[Opening Data for the task section]
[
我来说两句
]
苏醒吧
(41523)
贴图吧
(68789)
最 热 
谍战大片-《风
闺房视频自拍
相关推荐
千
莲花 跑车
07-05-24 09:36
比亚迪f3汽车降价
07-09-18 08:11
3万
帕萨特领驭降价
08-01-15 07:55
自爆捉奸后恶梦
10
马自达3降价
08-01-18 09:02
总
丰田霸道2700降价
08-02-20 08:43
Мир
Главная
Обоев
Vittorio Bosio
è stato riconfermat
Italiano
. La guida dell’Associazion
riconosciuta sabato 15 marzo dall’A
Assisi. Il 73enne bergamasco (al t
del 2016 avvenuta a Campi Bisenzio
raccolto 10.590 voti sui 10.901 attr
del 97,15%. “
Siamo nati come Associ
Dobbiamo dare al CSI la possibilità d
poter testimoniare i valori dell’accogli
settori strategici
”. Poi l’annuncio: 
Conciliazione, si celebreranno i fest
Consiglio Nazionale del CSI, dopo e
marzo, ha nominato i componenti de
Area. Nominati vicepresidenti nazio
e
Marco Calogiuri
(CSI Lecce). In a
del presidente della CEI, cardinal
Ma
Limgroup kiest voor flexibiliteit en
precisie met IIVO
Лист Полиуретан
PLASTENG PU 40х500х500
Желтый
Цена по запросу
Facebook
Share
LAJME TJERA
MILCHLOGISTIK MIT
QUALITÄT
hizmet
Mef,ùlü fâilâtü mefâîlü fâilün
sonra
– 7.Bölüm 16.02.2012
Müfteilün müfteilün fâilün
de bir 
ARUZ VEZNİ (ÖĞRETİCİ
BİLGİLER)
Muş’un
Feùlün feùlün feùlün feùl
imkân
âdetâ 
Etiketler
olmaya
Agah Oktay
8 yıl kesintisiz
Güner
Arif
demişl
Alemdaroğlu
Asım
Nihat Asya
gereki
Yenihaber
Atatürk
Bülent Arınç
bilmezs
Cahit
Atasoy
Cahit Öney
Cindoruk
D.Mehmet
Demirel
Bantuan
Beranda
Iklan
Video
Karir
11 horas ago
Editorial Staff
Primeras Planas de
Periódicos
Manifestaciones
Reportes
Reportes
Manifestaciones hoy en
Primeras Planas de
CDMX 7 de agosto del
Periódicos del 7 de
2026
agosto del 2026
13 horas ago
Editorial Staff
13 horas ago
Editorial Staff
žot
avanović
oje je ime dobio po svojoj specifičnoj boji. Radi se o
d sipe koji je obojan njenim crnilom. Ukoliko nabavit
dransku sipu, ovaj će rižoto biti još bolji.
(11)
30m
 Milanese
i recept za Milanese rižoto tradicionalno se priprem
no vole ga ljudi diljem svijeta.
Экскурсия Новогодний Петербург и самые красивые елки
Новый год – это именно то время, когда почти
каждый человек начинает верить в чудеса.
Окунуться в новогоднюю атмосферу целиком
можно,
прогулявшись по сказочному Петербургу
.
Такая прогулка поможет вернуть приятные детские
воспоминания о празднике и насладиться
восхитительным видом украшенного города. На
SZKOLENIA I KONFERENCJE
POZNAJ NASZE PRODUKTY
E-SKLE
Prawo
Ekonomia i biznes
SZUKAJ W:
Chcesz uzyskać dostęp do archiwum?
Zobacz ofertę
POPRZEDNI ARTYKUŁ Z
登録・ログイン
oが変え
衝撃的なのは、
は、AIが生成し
[Closing Data for the task section]
- Prompt: Reproduce the text of every record above verbatim, preserving each line break, character, and spacing.

- Solution to the exercise:
[
我来说两句
]
苏醒吧
(41523)
贴图吧
(68789)
最 热 
谍战大片-《风
闺房视频自拍
相关推荐
千
莲花 跑车
07-05-24 09:36
比亚迪f3汽车降价
07-09-18 08:11
3万
帕萨特领驭降价
08-01-15 07:55
自爆捉奸后恶梦
10
马自达3降价
08-01-18 09:02
总
丰田霸道2700降价
08-02-20 08:43
Мир
Главная
Обоев
Vittorio Bosio
è stato riconfermat
Italiano
. La guida dell’Associazion
riconosciuta sabato 15 marzo dall’A
Assisi. Il 73enne bergamasco (al t
del 2016 avvenuta a Campi Bisenzio
raccolto 10.590 voti sui 10.901 attr
del 97,15%. “
Siamo nati come Associ
Dobbiamo dare al CSI la possibilità d
poter testimoniare i valori dell’accogli
settori strategici
”. Poi l’annuncio: 
Conciliazione, si celebreranno i fest
Consiglio Nazionale del CSI, dopo e
marzo, ha nominato i componenti de
Area. Nominati vicepresidenti nazio
e
Marco Calogiuri
(CSI Lecce). In a
del presidente della CEI, cardinal
Ma
Limgroup kiest voor flexibiliteit en
precisie met IIVO
Лист Полиуретан
PLASTENG PU 40х500х500
Желтый
Цена по запросу
Facebook
Share
LAJME TJERA
MILCHLOGISTIK MIT
QUALITÄT
hizmet
Mef,ùlü fâilâtü mefâîlü fâilün
sonra
– 7.Bölüm 16.02.2012
Müfteilün müfteilün fâilün
de bir 
ARUZ VEZNİ (ÖĞRETİCİ
BİLGİLER)
Muş’un
Feùlün feùlün feùlün feùl
imkân
âdetâ 
Etiketler
olmaya
Agah Oktay
8 yıl kesintisiz
Güner
Arif
demişl
Alemdaroğlu
Asım
Nihat Asya
gereki
Yenihaber
Atatürk
Bülent Arınç
bilmezs
Cahit
Atasoy
Cahit Öney
Cindoruk
D.Mehmet
Demirel
Bantuan
Beranda
Iklan
Video
Karir
11 horas ago
Editorial Staff
Primeras Planas de
Periódicos
Manifestaciones
Reportes
Reportes
Manifestaciones hoy en
Primeras Planas de
CDMX 7 de agosto del
Periódicos del 7 de
2026
agosto del 2026
13 horas ago
Editorial Staff
13 horas ago
Editorial Staff
žot
avanović
oje je ime dobio po svojoj specifičnoj boji. Radi se o
d sipe koji je obojan njenim crnilom. Ukoliko nabavit
dransku sipu, ovaj će rižoto biti još bolji.
(11)
30m
 Milanese
i recept za Milanese rižoto tradicionalno se priprem
no vole ga ljudi diljem svijeta.
Экскурсия Новогодний Петербург и самые красивые елки
Новый год – это именно то время, когда почти
каждый человек начинает верить в чудеса.
Окунуться в новогоднюю атмосферу целиком
можно,
прогулявшись по сказочному Петербургу
.
Такая прогулка поможет вернуть приятные детские
воспоминания о празднике и насладиться
восхитительным видом украшенного города. На
SZKOLENIA I KONFERENCJE
POZNAJ NASZE PRODUKTY
E-SKLE
Prawo
Ekonomia i biznes
SZUKAJ W:
Chcesz uzyskać dostęp do archiwum?
Zobacz ofertę
POPRZEDNI ARTYKUŁ Z
登録・ログイン
oが変え
衝撃的なのは、
は、AIが生成し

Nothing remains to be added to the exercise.